Leading hospital "superbugs," known as the enterococci, arose from an ancestor that dates back 450 million years - about the time when animals were first crawling onto land (and well before the age of dinosaurs), according to a new study led by researchers from Massachusetts Eye and Ear, the Harvard-wide Program on Antibiotic Resistance and the Broad Institute of MIT and Harvard. Published online today in Cell, the study authors shed light on the evolutionary history of these pathogens, which evolved nearly indestructible properties and have become leading causes of modern antibiotic-resistant infections in hospitals.
Antibiotic resistance is now a leading public health concern worldwide. Some microbes, often referred to as "superbugs," are resistant to virtually all antibiotics. This is of special concern in hospitals, where about 5 percent of hospitalized patients will fight infections that arise during their stay. As researchers around the world are urgently seeking solutions for this problem, insight into the origin and evolution of antibiotic resistance will help inform their search.
The picture the researchers pieced together begins with the dawn of life. Bacteria arose nearly 4 billion years ago, and the planet has teemed with them ever since, including the sea. Animals first arose in the sea during the time known as the Cambrian Explosion, 542 million years ago. As animals emerged in a sea of bacteria, bacteria learned to live in and on them. Some bacteria protect and serve the animals, as the healthy microbes in our intestines do today; others live in the environment, and still others cause disease. As animals crawled onto land about 100 million years later, they took their microbes with them.
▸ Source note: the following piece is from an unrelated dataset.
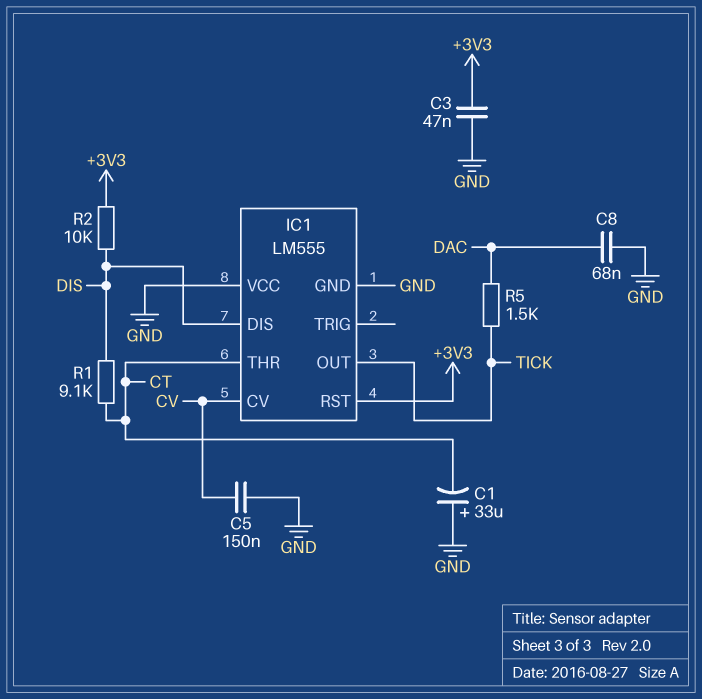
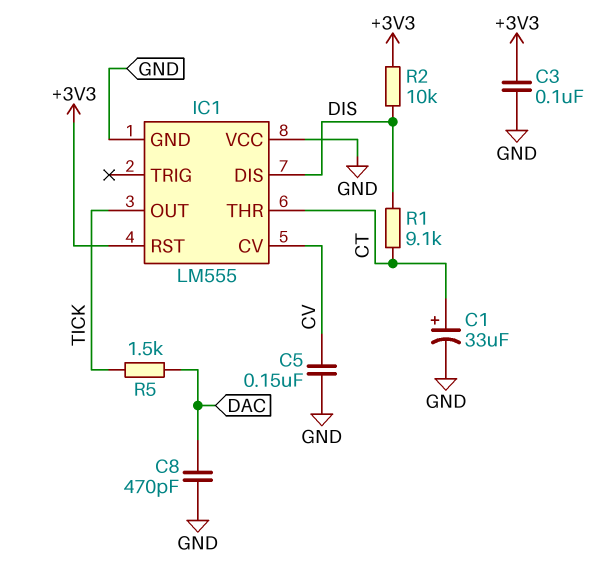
C1: 33uF (plus GND, minus CT) -> 33uF (plus CT, minus GND)
C3: 47nF (+3V3, GND) -> 100nF (+3V3, GND)
C8: 68nF (DAC, GND) -> 470pF (DAC, GND)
The authors of the Cell study found that all species of enterococci, including those that have never been found in hospitals, were naturally resistant to dryness, starvation, disinfectants and many antibiotics. Because enterococci normally live in the intestines of most (if not all) land animals, it seemed likely that they were also in the intestines of land animals that are now extinct, including dinosaurs and the first millipede-like organisms to crawl onto land. Comparison of the genomes of these bacteria provided evidence that this was indeed the case. In fact, the research team found that new species of enterococci appeared whenever new types of animals appeared. This includes when new types of animals arose right after they first crawled onto land, and when new types of animals arose right after mass extinctions, especially the greatest mass extinction, the End Permian Extinction (251 million years ago).
From sea animals, like fish, intestinal microbes are excreted into the ocean, which usually contains about 5,000 mostly harmless bacteria per drop of water. They sink to the seafloor into microbe-rich sediments, and are consumed by worms, shellfish and other sea scavengers. Those are then eaten by fish, and the microbes continue to circulate throughout the food chain. However, on land, intestinal microbes are excreted as feces, where they often dry out and most die over time.
Not the enterococci, however. These microbes are unusually hardy and can withstand drying out and starvation, which serves them well on land and in hospitals where disinfectants make it difficult for a microbe.